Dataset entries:

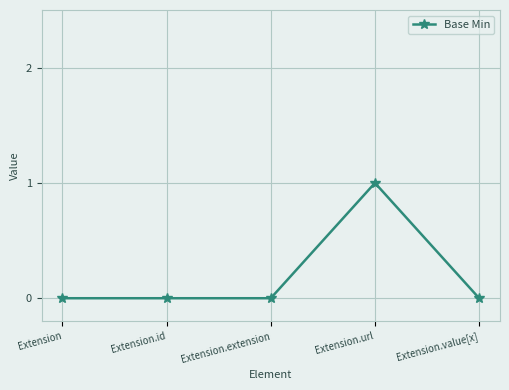

Is it true that the value at Extension.value[x] is -1?

False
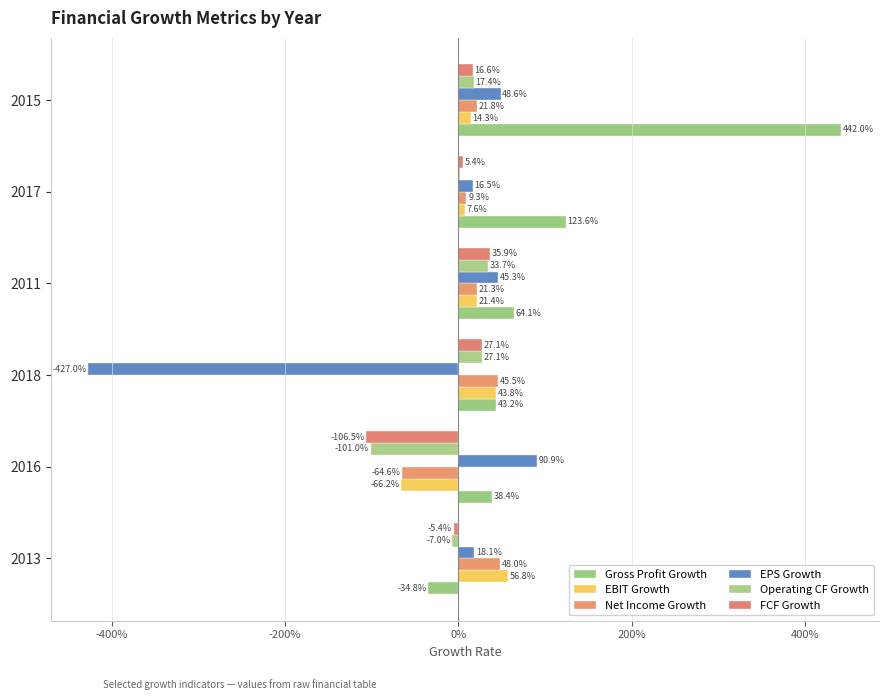

How many categories are shown in the chart?

6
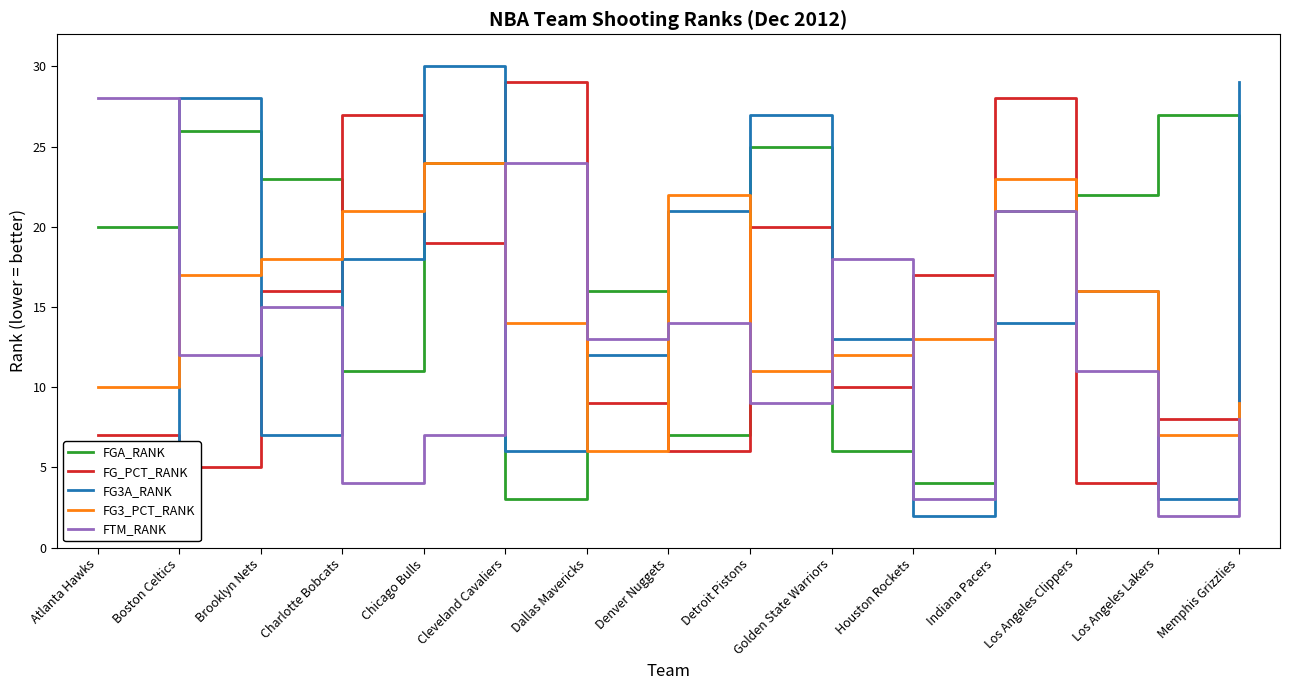

What is the sum of the FG3A_RANK values at Detroit Pistons and Boston Celtics?

55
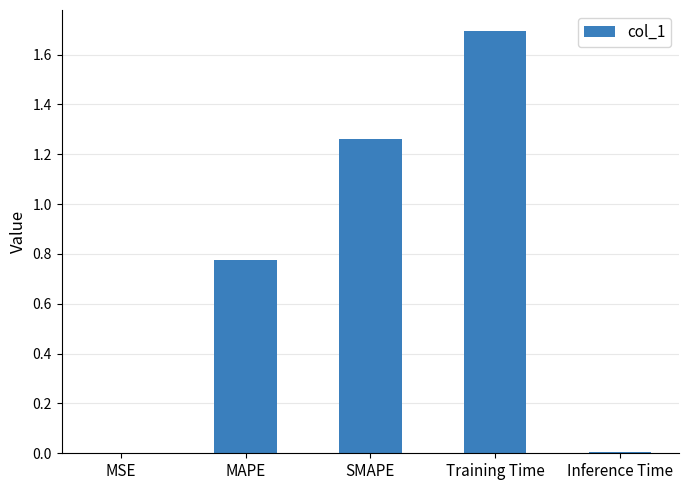

What is the change in value from MAPE to Training Time?

+0.9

— Exercise —
Update the items above by replacing "chart" with "graph" and leaving everything else unchanged. Reproduce all of them without the pictures.

— Solved exercise —
Is it true that the value at Extension.value[x] is -1?

False

How many categories are shown in the graph?

6

What is the sum of the FG3A_RANK values at Detroit Pistons and Boston Celtics?

55

What is the change in value from MAPE to Training Time?

+0.9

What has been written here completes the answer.